- **EXERCISE BRIEF**: Present the data below as a Markdown table with the columns Row and Entry, giving each line its own numbered row and leaving out blank lines.

- **EXERCISE MATERIAL**:
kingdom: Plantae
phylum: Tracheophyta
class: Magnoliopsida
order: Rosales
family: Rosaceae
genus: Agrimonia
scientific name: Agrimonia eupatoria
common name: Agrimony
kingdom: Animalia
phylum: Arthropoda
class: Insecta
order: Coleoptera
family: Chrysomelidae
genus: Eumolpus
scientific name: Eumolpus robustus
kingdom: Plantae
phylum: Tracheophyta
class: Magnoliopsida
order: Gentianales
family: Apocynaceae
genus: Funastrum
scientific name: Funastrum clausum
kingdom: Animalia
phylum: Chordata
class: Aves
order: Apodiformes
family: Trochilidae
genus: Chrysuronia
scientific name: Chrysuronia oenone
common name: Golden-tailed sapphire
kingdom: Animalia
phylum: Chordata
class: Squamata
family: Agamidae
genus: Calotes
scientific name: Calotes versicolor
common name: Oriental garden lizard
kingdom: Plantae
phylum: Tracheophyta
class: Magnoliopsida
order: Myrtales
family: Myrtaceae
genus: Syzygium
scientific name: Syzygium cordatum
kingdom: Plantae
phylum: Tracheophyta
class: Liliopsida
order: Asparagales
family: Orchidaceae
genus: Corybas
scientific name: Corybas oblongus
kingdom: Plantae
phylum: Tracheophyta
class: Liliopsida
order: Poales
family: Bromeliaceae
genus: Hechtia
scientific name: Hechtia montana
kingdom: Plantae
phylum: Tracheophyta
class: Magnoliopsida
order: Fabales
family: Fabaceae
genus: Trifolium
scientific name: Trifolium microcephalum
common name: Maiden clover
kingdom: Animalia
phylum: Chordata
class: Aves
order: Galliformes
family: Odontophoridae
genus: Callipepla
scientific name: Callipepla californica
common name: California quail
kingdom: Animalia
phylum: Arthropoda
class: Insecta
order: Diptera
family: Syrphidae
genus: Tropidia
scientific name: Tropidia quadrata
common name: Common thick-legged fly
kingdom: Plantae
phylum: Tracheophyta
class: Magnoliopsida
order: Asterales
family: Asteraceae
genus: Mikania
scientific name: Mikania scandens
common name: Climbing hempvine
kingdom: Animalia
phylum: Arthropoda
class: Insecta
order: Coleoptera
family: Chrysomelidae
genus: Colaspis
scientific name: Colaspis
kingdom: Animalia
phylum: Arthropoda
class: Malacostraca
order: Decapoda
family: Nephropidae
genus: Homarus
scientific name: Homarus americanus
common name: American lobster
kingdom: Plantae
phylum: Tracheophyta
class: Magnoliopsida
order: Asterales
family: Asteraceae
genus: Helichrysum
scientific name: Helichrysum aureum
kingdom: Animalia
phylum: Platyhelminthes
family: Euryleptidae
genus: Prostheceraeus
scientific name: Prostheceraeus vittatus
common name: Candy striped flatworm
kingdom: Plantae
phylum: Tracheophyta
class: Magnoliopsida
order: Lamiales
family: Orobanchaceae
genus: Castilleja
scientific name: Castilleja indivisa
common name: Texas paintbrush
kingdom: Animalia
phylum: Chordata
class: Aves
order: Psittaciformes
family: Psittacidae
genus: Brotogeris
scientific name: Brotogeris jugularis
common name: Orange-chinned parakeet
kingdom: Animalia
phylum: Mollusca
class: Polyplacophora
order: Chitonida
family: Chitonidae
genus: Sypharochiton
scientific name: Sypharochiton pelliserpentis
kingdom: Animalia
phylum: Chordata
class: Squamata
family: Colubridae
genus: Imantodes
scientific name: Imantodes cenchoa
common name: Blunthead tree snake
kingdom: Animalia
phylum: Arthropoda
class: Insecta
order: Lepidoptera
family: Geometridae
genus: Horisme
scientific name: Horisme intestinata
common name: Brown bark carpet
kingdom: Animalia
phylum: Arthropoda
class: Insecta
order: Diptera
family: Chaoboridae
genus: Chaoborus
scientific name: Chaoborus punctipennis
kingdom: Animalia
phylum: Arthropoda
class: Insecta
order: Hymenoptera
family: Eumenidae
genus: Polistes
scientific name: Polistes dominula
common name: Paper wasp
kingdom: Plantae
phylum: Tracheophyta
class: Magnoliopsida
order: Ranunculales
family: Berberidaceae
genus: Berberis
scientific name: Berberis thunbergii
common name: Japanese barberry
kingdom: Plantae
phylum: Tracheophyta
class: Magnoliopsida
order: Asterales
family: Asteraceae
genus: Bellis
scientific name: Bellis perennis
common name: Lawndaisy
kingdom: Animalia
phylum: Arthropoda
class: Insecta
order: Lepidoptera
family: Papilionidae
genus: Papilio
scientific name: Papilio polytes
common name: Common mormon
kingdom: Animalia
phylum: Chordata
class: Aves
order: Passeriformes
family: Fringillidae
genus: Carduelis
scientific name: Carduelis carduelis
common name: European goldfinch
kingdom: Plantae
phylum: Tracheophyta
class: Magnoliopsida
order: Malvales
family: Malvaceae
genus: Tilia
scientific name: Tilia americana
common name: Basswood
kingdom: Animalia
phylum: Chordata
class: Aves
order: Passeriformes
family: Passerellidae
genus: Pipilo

- **TASK OUTPUT**:
| Row | Entry |
|---|---|
| 1 | kingdom: Plantae |
| 2 | phylum: Tracheophyta |
| 3 | class: Magnoliopsida |
| 4 | order: Rosales |
| 5 | family: Rosaceae |
| 6 | genus: Agrimonia |
| 7 | scientific name: Agrimonia eupatoria |
| 8 | common name: Agrimony |
| 9 | kingdom: Animalia |
| 10 | phylum: Arthropoda |
| 11 | class: Insecta |
| 12 | order: Coleoptera |
| 13 | family: Chrysomelidae |
| 14 | genus: Eumolpus |
| 15 | scientific name: Eumolpus robustus |
| 16 | kingdom: Plantae |
| 17 | phylum: Tracheophyta |
| 18 | class: Magnoliopsida |
| 19 | order: Gentianales |
| 20 | family: Apocynaceae |
| 21 | genus: Funastrum |
| 22 | scientific name: Funastrum clausum |
| 23 | kingdom: Animalia |
| 24 | phylum: Chordata |
| 25 | class: Aves |
| 26 | order: Apodiformes |
| 27 | family: Trochilidae |
| 28 | genus: Chrysuronia |
| 29 | scientific name: Chrysuronia oenone |
| 30 | common name: Golden-tailed sapphire |
| 31 | kingdom: Animalia |
| 32 | phylum: Chordata |
| 33 | class: Squamata |
| 34 | family: Agamidae |
| 35 | genus: Calotes |
| 36 | scientific name: Calotes versicolor |
| 37 | common name: Oriental garden lizard |
| 38 | kingdom: Plantae |
| 39 | phylum: Tracheophyta |
| 40 | class: Magnoliopsida |
| 41 | order: Myrtales |
| 42 | family: Myrtaceae |
| 43 | genus: Syzygium |
| 44 | scientific name: Syzygium cordatum |
| 45 | kingdom: Plantae |
| 46 | phylum: Tracheophyta |
| 47 | class: Liliopsida |
| 48 | order: Asparagales |
| 49 | family: Orchidaceae |
| 50 | genus: Corybas |
| 51 | scientific name: Corybas oblongus |
| 52 | kingdom: Plantae |
| 53 | phylum: Tracheophyta |
| 54 | class: Liliopsida |
| 55 | order: Poales |
| 56 | family: Bromeliaceae |
| 57 | genus: Hechtia |
| 58 | scientific name: Hechtia montana |
| 59 | kingdom: Plantae |
| 60 | phylum: Tracheophyta |
| 61 | class: Magnoliopsida |
| 62 | order: Fabales |
| 63 | family: Fabaceae |
| 64 | genus: Trifolium |
| 65 | scientific name: Trifolium microcephalum |
| 66 | common name: Maiden clover |
| 67 | kingdom: Animalia |
| 68 | phylum: Chordata |
| 69 | class: Aves |
| 70 | order: Galliformes |
| 71 | family: Odontophoridae |
| 72 | genus: Callipepla |
| 73 | scientific name: Callipepla californica |
| 74 | common name: California quail |
| 75 | kingdom: Animalia |
| 76 | phylum: Arthropoda |
| 77 | class: Insecta |
| 78 | order: Diptera |
| 79 | family: Syrphidae |
| 80 | genus: Tropidia |
| 81 | scientific name: Tropidia quadrata |
| 82 | common name: Common thick-legged fly |
| 83 | kingdom: Plantae |
| 84 | phylum: Tracheophyta |
| 85 | class: Magnoliopsida |
| 86 | order: Asterales |
| 87 | family: Asteraceae |
| 88 | genus: Mikania |
| 89 | scientific name: Mikania scandens |
| 90 | common name: Climbing hempvine |
| 91 | kingdom: Animalia |
| 92 | phylum: Arthropoda |
| 93 | class: Insecta |
| 94 | order: Coleoptera |
| 95 | family: Chrysomelidae |
| 96 | genus: Colaspis |
| 97 | scientific name: Colaspis |
| 98 | kingdom: Animalia |
| 99 | phylum: Arthropoda |
| 100 | class: Malacostraca |
| 101 | order: Decapoda |
| 102 | family: Nephropidae |
| 103 | genus: Homarus |
| 104 | scientific name: Homarus americanus |
| 105 | common name: American lobster |
| 106 | kingdom: Plantae |
| 107 | phylum: Tracheophyta |
| 108 | class: Magnoliopsida |
| 109 | order: Asterales |
| 110 | family: Asteraceae |
| 111 | genus: Helichrysum |
| 112 | scientific name: Helichrysum aureum |
| 113 | kingdom: Animalia |
| 114 | phylum: Platyhelminthes |
| 115 | family: Euryleptidae |
| 116 | genus: Prostheceraeus |
| 117 | scientific name: Prostheceraeus vittatus |
| 118 | common name: Candy striped flatworm |
| 119 | kingdom: Plantae |
| 120 | phylum: Tracheophyta |
| 121 | class: Magnoliopsida |
| 122 | order: Lamiales |
| 123 | family: Orobanchaceae |
| 124 | genus: Castilleja |
| 125 | scientific name: Castilleja indivisa |
| 126 | common name: Texas paintbrush |
| 127 | kingdom: Animalia |
| 128 | phylum: Chordata |
| 129 | class: Aves |
| 130 | order: Psittaciformes |
| 131 | family: Psittacidae |
| 132 | genus: Brotogeris |
| 133 | scientific name: Brotogeris jugularis |
| 134 | common name: Orange-chinned parakeet |
| 135 | kingdom: Animalia |
| 136 | phylum: Mollusca |
| 137 | class: Polyplacophora |
| 138 | order: Chitonida |
| 139 | family: Chitonidae |
| 140 | genus: Sypharochiton |
| 141 | scientific name: Sypharochiton pelliserpentis |
| 142 | kingdom: Animalia |
| 143 | phylum: Chordata |
| 144 | class: Squamata |
| 145 | family: Colubridae |
| 146 | genus: Imantodes |
| 147 | scientific name: Imantodes cenchoa |
| 148 | common name: Blunthead tree snake |
| 149 | kingdom: Animalia |
| 150 | phylum: Arthropoda |
| 151 | class: Insecta |
| 152 | order: Lepidoptera |
| 153 | family: Geometridae |
| 154 | genus: Horisme |
| 155 | scientific name: Horisme intestinata |
| 156 | common name: Brown bark carpet |
| 157 | kingdom: Animalia |
| 158 | phylum: Arthropoda |
| 159 | class: Insecta |
| 160 | order: Diptera |
| 161 | family: Chaoboridae |
| 162 | genus: Chaoborus |
| 163 | scientific name: Chaoborus punctipennis |
| 164 | kingdom: Animalia |
| 165 | phylum: Arthropoda |
| 166 | class: Insecta |
| 167 | order: Hymenoptera |
| 168 | family: Eumenidae |
| 169 | genus: Polistes |
| 170 | scientific name: Polistes dominula |
| 171 | common name: Paper wasp |
| 172 | kingdom: Plantae |
| 173 | phylum: Tracheophyta |
| 174 | class: Magnoliopsida |
| 175 | order: Ranunculales |
| 176 | family: Berberidaceae |
| 177 | genus: Berberis |
| 178 | scientific name: Berberis thunbergii |
| 179 | common name: Japanese barberry |
| 180 | kingdom: Plantae |
| 181 | phylum: Tracheophyta |
| 182 | class: Magnoliopsida |
| 183 | order: Asterales |
| 184 | family: Asteraceae |
| 185 | genus: Bellis |
| 186 | scientific name: Bellis perennis |
| 187 | common name: Lawndaisy |
| 188 | kingdom: Animalia |
| 189 | phylum: Arthropoda |
| 190 | class: Insecta |
| 191 | order: Lepidoptera |
| 192 | family: Papilionidae |
| 193 | genus: Papilio |
| 194 | scientific name: Papilio polytes |
| 195 | common name: Common mormon |
| 196 | kingdom: Animalia |
| 197 | phylum: Chordata |
| 198 | class: Aves |
| 199 | order: Passeriformes |
| 200 | family: Fringillidae |
| 201 | genus: Carduelis |
| 202 | scientific name: Carduelis carduelis |
| 203 | common name: European goldfinch |
| 204 | kingdom: Plantae |
| 205 | phylum: Tracheophyta |
| 206 | class: Magnoliopsida |
| 207 | order: Malvales |
| 208 | family: Malvaceae |
| 209 | genus: Tilia |
| 210 | scientific name: Tilia americana |
| 211 | common name: Basswood |
| 212 | kingdom: Animalia |
| 213 | phylum: Chordata |
| 214 | class: Aves |
| 215 | order: Passeriformes |
| 216 | family: Passerellidae |
| 217 | genus: Pipilo |